**** TRECHO FORNECIDO

Malaquias, tal qual subentendido também em outros textos que mencionam os desvios dos sacerdotes, fala de uma forma bem clara que os levitas não cumpriam com suas obrigações no trato com os dízimos a eles entregues pelo produtor rural de 3 em 3 anos.
Malaquias 3:8-10, principal texto tão usado (fora do contexto) atualmente pela liderança da igreja para erroneamente ensinar que Deus exige hoje de todos os convertidos ao Evangelho a entrega de dízimos e, assim, conscientemente ou não, impor medo de maldição sobre os filhos de Deus que o não fizerem, e/ou julga-los como avarentos, rebeldes e idólatras, foi uma palavra dirigida exclusivamente e exatamente à liderança do povo daquela época, isto é, aos sacerdotes (Ml 2:1).
“E agora esta advertência é para vocês, ó sacerdotes.”
Vale lembrar também que toda a profecia contida no livro de Malaquias era direcionada à nação de Israel, não tendo valor normativo para nenhuma outra nação, nem daquela época nem do futuro, muito menos para a Igreja de Jesus. Ml 1:1.

********
**** MATERIAL APRESENTADO

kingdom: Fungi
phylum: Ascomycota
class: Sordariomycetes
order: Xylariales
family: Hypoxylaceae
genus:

********

• _TAREFAS_
- a) Reproduza fielmente a parte do trecho sobre Malaquias que começa nas palavras "Vale lembrar também" e termina em "Jesus. Ml 1:1.".
- b) Responda às perguntas a seguir com base no trecho sobre Malaquias, marcando cada resposta como a pergunta correspondente.
(i) De quanto em quanto tempo o produtor rural entregava os dízimos aos levitas?
(ii) A quem foi dirigida a palavra de Malaquias 3:8-10?
(iii) A qual nação era direcionada toda a profecia do livro de Malaquias?

• _RESPOSTAS POR TAREFA_
- a)
Vale lembrar também que toda a profecia contida no livro de Malaquias era direcionada à nação de Israel, não tendo valor normativo para nenhuma outra nação, nem daquela época nem do futuro, muito menos para a Igreja de Jesus. Ml 1:1.

- b)
(i) De 3 em 3 anos.
(ii) Exclusivamente à liderança do povo daquela época, isto é, aos sacerdotes (Ml 2:1).
(iii) À nação de Israel.